Desde el primer segundo, la cámara lo sigue con pericia milimétrica pues quiere mostrarnos sus últimos momentos a modo de un réquiem macabro más parecido a un exorcismo que a un procedimiento policial.
Desde el momento en que el suboficial toma el teléfono público desde el que llama a su mujer para confesar su atrocidad y hacerla a ella compinche de sus pecados (cosa que no logra), hasta el momento en que llega al rincón más oscuro en el segundo piso de la casona embrujada, las pistas que el joven policía va encontrando son mucho más que las huellas del fatídico evento sobrenatural ocurrido hace más de cuarenta años.
Esos espectros, esas fotos en sepia, en verdad son las huellas de la propia inmundicia de Arriagada, quien de “amigo en su camino” se ha convertido en un despreciable paco represor. Esta película confirma la eficacia de un género como el terror cuando, bien utilizado como en este caso, es capaz de dar cuenta de todo un mundo tan oscuro como real que resuena asordinado tras la aparentemente ingenua anécdota.
Aquí, lo esencial no es lo que ocurre sino a quién, un personaje a través de cuyos ojos miramos de cerca los escabrosos detalles de un daño infligido a seres inocentes. Estamos en medio del mundo del mal en su expresión más genuina. Es el mal de verdad. Arriagada podría ser cualquiera de nosotros que deambula como sobreviviente de uno de los periodos más escabrosos de nuestra historia patria, en el que muchos malos espíritus y muchas malas energías se desplegaron por Chile entero hasta convertirlo en un sitio casi irrespirable, tal como ocurre en este relato donde cada imagen exuda ese halo de fetidez que se pega en la punta de nuestras narices como testigos de algo nauseabundo.

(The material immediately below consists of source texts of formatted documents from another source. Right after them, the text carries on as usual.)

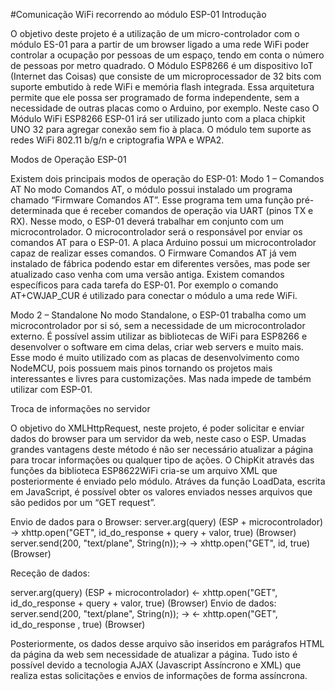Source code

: #Comunicação WiFi recorrendo ao módulo ESP-01
Introdução

O objetivo deste projeto é a utilização de um micro-controlador com o módulo ES-01 para a partir de um browser ligado a uma rede WiFi poder controlar a ocupação por pessoas de um espaço, tendo em conta o número de pessoas por metro quadrado.
O Módulo ESP8266 é um dispositivo IoT (Internet das Coisas) que consiste de um microprocessador de 32 bits com suporte embutido à rede WiFi e memória flash integrada. Essa arquitetura permite que ele possa ser programado de forma independente, sem a necessidade de outras placas como o Arduino, por exemplo.
Neste caso O Módulo WiFi ESP8266 ESP-01 irá ser utilizado junto com a placa chipkit UNO 32 para agregar conexão sem fio à placa. O módulo tem suporte as redes WiFi 802.11 b/g/n e criptografia WPA e WPA2.

Modos de Operação ESP-01

Existem dois principais modos de operação do ESP-01:
Modo 1 – Comandos AT
No modo Comandos AT, o módulo possui instalado um programa chamado “Firmware Comandos AT”. Esse programa tem uma função pré-determinada que é receber comandos de operação via UART (pinos TX e RX). Nesse modo, o ESP-01 deverá trabalhar em conjunto com um microcontrolador. O microcontrolador será o responsável por enviar os comandos AT para o ESP-01. A placa Arduino possui um microcontrolador capaz de realizar esses comandos. O Firmware Comandos AT já vem instalado de fábrica podendo estar em diferentes versões, mas pode ser atualizado caso venha com uma versão antiga.
Existem comandos específicos para cada tarefa do ESP-01. Por exemplo o comando AT+CWJAP_CUR é utilizado para conectar o módulo a uma rede WiFi. 

Modo 2 – Standalone
No modo Standalone, o ESP-01 trabalha como um microcontrolador por si só, sem a necessidade de um microcontrolador externo. É possível assim utilizar as bibliotecas de WiFi para ESP8266 e desenvolver o software em cima delas, criar web servers e muito mais.
Esse modo é muito utilizado com as placas de desenvolvimento como NodeMCU, pois possuem mais pinos tornando os projetos mais interessantes e livres para customizações. Mas nada impede de também utilizar com ESP-01.

Troca de informações no servidor

O objetivo do XMLHttpRequest, neste projeto, é poder solicitar e enviar dados do browser para um servidor da web, neste caso o ESP. Umadas grandes vantagens deste método é não ser necessário atualizar a página para trocar informações ou qualquer tipo de ações. O ChipKit através das funções da biblioteca ESP8622WiFi cria-se um arquivo XML que posteriormente é enviado pelo módulo. Atráves da função LoadData, escrita em JavaScript, é possível obter os valores enviados nesses arquivos que são pedidos por um “GET request”.

Envio de dados para o Browser:
server.arg(query) (ESP + microcontrolador) -> xhttp.open("GET", id_do_response + query + valor, true) (Browser)
server.send(200, "text/plane", String(n));-> -> xhttp.open("GET", id, true) (Browser)

Receção de dados:

server.arg(query) (ESP + microcontrolador) <- xhttp.open("GET", id_do_response + query + valor, true) (Browser)
Envio de dados:
server.send(200, "text/plane", String(n)); -> <- xhttp.open("GET", id_do_response , true) (Browser)


Posteriormente, os dados desse arquivo são inseridos em parágrafos HTML da página da web sem necessidade de atualizar a página.
Tudo isto é possível devido a tecnologia AJAX (Javascript Assíncrono e XML) que realiza estas solicitações e envios de informações de forma assíncrona.
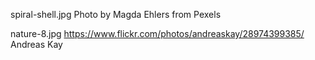 spiral-shell.jpg Photo by Magda Ehlers from Pexels

nature-8.jpg https://www.flickr.com/photos/andreaskay/28974399385/ Andreas Kay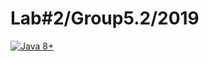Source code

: Lab#2/Group5.2/2019
===================
[![Java 8+](https://img.shields.io/badge/java-8%2b-green.svg)](http://www.oracle.com/technetwork/java/javase/downloads/index.html)
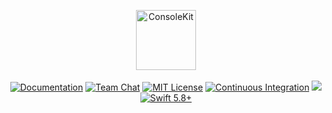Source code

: <p align="center">
<picture>
  <source media="(prefers-color-scheme: dark)" srcset="https://github.com/vapor/console-kit/assets/1130717/3c06f3a4-8edb-4341-8b50-eb6aacb47e0b">
  <source media="(prefers-color-scheme: light)" srcset="https://github.com/vapor/console-kit/assets/1130717/3bb2255d-f564-43d2-a9e9-386420005adf">
  <img src="https://github.com/vapor/console-kit/assets/1130717/3bb2255d-f564-43d2-a9e9-386420005adf" height="96" alt="ConsoleKit">
</picture> 
<br>
<br>
<a href="https://docs.vapor.codes/4.0/"><img src="https://design.vapor.codes/images/readthedocs.svg" alt="Documentation"></a>
<a href="https://discord.gg/vapor"><img src="https://design.vapor.codes/images/discordchat.svg" alt="Team Chat"></a>
<a href="LICENSE"><img src="https://design.vapor.codes/images/mitlicense.svg" alt="MIT License"></a>
<a href="https://github.com/vapor/console-kit/actions/workflows/test.yml"><img src="https://img.shields.io/github/actions/workflow/status/vapor/console-kit/test.yml?event=push&style=plastic&logo=github&label=tesst&logoColor=%23ccc" alt="Continuous Integration"></a>
<a href="https://codecov.io/gh/vapor/console-kit"><img src="https://img.shields.io/codecov/c/gh/vapor/console-kit?style=plastic&logo=codecov&label=codecov&token=FroD9hgbSC"></a>
<a href="https://swift.org"><img src="https://design.vapor.codes/images/swift58up.svg" alt="Swift 5.8+"></a>
</p>
<br>
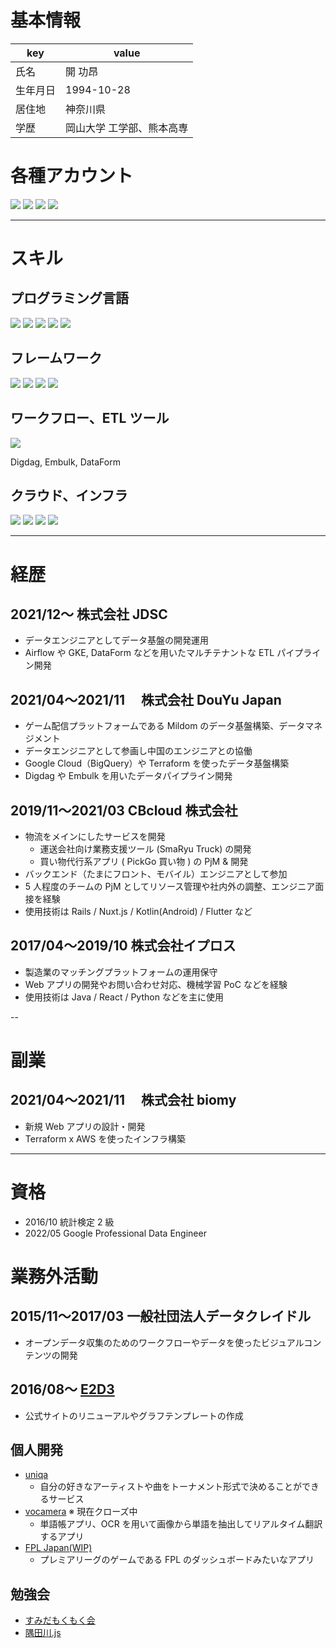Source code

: # 基本情報

| key      | value                     |
| -------- | ------------------------- |
| 氏名     | 開 功昂                   |
| 生年月日 | 1994-10-28                |
| 居住地   | 神奈川県                  |
| 学歴     | 岡山大学 工学部、熊本高専 |

# 各種アカウント

<a href="https://github.com/hiracky16" target="_blank"><img src="https://img.shields.io/badge/hiracky16-12100E.svg?style=flat&logo=github"></a>
<a href="https://twitter.com/hiracky16" target="_blank"><img src="https://img.shields.io/badge/hiracky16-1DA1F2.svg?style=flat&logo=Twitter&logoColor=white"></a>
<a href="https://qiita.com/hiracky16" target="_blank"><img src="https://img.shields.io/badge/hiracky16-55C500.svg?style=flat&logo=qiita&logoColor=white"></a>
<a href="https://zenn.dev/hiracky16" target="_blank"><img src="https://img.shields.io/badge/hiracky16-3EA8FF.svg?style=flat&logo=Zenn&logoColor=white"></a>

---

# スキル

## プログラミング言語

<p>
<img src="https://img.shields.io/badge/Java-007396.svg?style=flat&logo=java">
<img src="https://img.shields.io/badge/Python-3776AB.svg?style=flat&logo=python&logoColor=white">
<img src="https://img.shields.io/badge/Ruby-CC342D.svg?style=flat&logo=ruby&logoColor=white">
<img src="https://img.shields.io/badge/TypeScript-3178C6.svg?style=flat&logo=typescript&logoColor=white">
<img src="https://img.shields.io/badge/JavaScript-F7DF1E.svg?style=flat&logo=javascript&logoColor=white">
</p>

## フレームワーク

<p>
<img src="https://img.shields.io/badge/Ruby%20on%20Rails-CC0000.svg?style=flat&logo=ruby%20on%20rails&logoColor=white">
<img src="https://img.shields.io/badge/Flutter-02569B.svg?style=flat&logo=flutter&logoColor=white">
<img src="https://img.shields.io/badge/Nuxt-00C58E.svg?style=flat&logo=Nuxt.js&logoColor=white">
<img src="https://img.shields.io/badge/Vue-00C58E.svg?style=flat&logo=vue.js&logoColor=white">
</p>

## ワークフロー、ETL ツール

<p>
<img src="https://img.shields.io/badge/Apache%20Airflow-017CEE.svg?style=flat&logo=Apache%20Airflow&logoColor=white">
</p>
<p>
Digdag, Embulk, DataForm
</p>

## クラウド、インフラ

<p>
<img src="https://img.shields.io/badge/AWS-232F3E.svg?style=flat&logo=amazon%20aws&logoColor=white">
<img src="https://img.shields.io/badge/Google%20Cloud-4285F4.svg?style=flat&logo=google%20cloud&logoColor=white">
<img src="https://img.shields.io/badge/terraform-7B42BC.svg?style=flat&logo=terraform&logoColor=white">
<img src="https://img.shields.io/badge/-Kubernetes-326CE5.svg?logo=kubernetes&style=plastic">
</p>

---

# 経歴

## 2021/12〜 株式会社 JDSC

- データエンジニアとしてデータ基盤の開発運用
- Airflow や GKE, DataForm などを用いたマルチテナントな ETL パイプライン開発

## 2021/04〜2021/11 　株式会社 DouYu Japan

- ゲーム配信プラットフォームである Mildom のデータ基盤構築、データマネジメント
- データエンジニアとして参画し中国のエンジニアとの協働
- Google Cloud（BigQuery）や Terraform を使ったデータ基盤構築
- Digdag や Embulk を用いたデータパイプライン開発

## 2019/11〜2021/03 CBcloud 株式会社

- 物流をメインにしたサービスを開発
  - 運送会社向け業務支援ツール (SmaRyu Truck) の開発
  - 買い物代行系アプリ ( PickGo 買い物 ) の PjM & 開発
- バックエンド（たまにフロント、モバイル）エンジニアとして参加
- 5 人程度のチームの PjM としてリソース管理や社内外の調整、エンジニア面接を経験
- 使用技術は Rails / Nuxt.js / Kotlin(Android) / Flutter など

## 2017/04〜2019/10 株式会社イプロス

- 製造業のマッチングプラットフォームの運用保守
- Web アプリの開発やお問い合わせ対応、機械学習 PoC などを経験
- 使用技術は Java / React / Python などを主に使用

--

# 副業

## 2021/04〜2021/11 　株式会社 biomy

- 新規 Web アプリの設計・開発
- Terraform x AWS を使ったインフラ構築

---

# 資格

- 2016/10 統計検定 2 級
- 2022/05 Google Professional Data Engineer

# 業務外活動

## 2015/11〜2017/03 一般社団法人データクレイドル

- オープンデータ収集のためのワークフローやデータを使ったビジュアルコンテンツの開発

## 2016/08〜 [E2D3](http://e2d3.org/)

- 公式サイトのリニューアルやグラフテンプレートの作成

## 個人開発

- [uniqa](https://www.uniqa.site/)
  - 自分の好きなアーティストや曲をトーナメント形式で決めることができるサービス
- [vocamera](https://github.com/hiracky16/vocamera) ※ 現在クローズ中
  - 単語帳アプリ、OCR を用いて画像から単語を抽出してリアルタイム翻訳するアプリ
- [FPL Japan(WIP)](https://fpl-japan.web.app/)
  - プレミアリーグのゲームである FPL のダッシュボードみたいなアプリ

## 勉強会

- [すみだもくもく会](https://sumida-mokumoku.connpass.com/)
- [隅田川.js](https://sumidagawajs.connpass.com/)
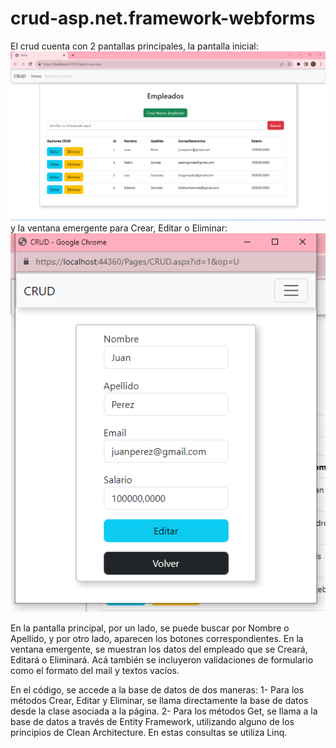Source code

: # crud-asp.net.framework-webforms
El crud cuenta con 2 pantallas principales, la pantalla inicial:
![Alt text](image-1.png)
y la ventana emergente para Crear, Editar o Eliminar:
![Alt text](image-2.png)

En la pantalla principal, por un lado, se puede buscar por Nombre o Apellido, y por otro lado, aparecen los botones correspondientes.
En la ventana emergente, se muestran los datos del empleado que se Creará, Editará o Eliminará. Acá también se incluyeron validaciones de formulario como el formato del mail y textos vacíos.

En el código, se accede a la base de datos de dos maneras:
1-  Para los métodos Crear, Editar y Eliminar, se llama directamente la base de datos desde la clase asociada a la página.
2-  Para los métodos Get, se llama a la base de datos a través de Entity Framework, utilizando alguno de los principios de Clean Architecture.
En estas consultas se utiliza Linq.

Se trata de una película que deja oler el encierro en el que se ven atrapados quienes han traicionado no sólo los valores que juraron defender sino sus propios principios. Y es que la dictadura chilena, la última aunque no la única que el país vivió durante su periplo republicano del siglo veinte, fue un régimen de dura represión que infestó el aire por completo con su hipócrita recurrencia al principio del orden y la patria.
Arriagada no sabía esto hasta que le tocó ser él quien defendiera a nuestra nación con violencia, sangre y muerte. El suboficial Arriagada ya no puede más con su mala conciencia y es por eso que, aunque parezca irónico o extraño, ese llamado desde la central conminándolo a ir a ver qué pasa en la lúgubre casona de Quinta Normal es lo mejor que podía pasarle.
Después de todo, el limbo de la culpa y la ira inconmensurables no es tan malo pues, al menos, ya no se sienten ni el cuerpo ni los golpes, tampoco la tortura. Es apenas una vaga sensación de mareo, la misma que somete al suboficial a un estado de letargo casi sonambúlico como si se tratara de una extraña embriaguez. Arriagada ha sido invitado, sin saberlo, a la casa de todo chileno bien nacido en esta larga y angosta faja de tierra poblada por un variopinto bestiario de engañosa apariencia humana. Le deseamos suerte al suboficial en este, su último procedimiento oficial, aunque nos queda la duda de si conseguirá que su señor lo libre del mal y le permita, finalmente, decir amén.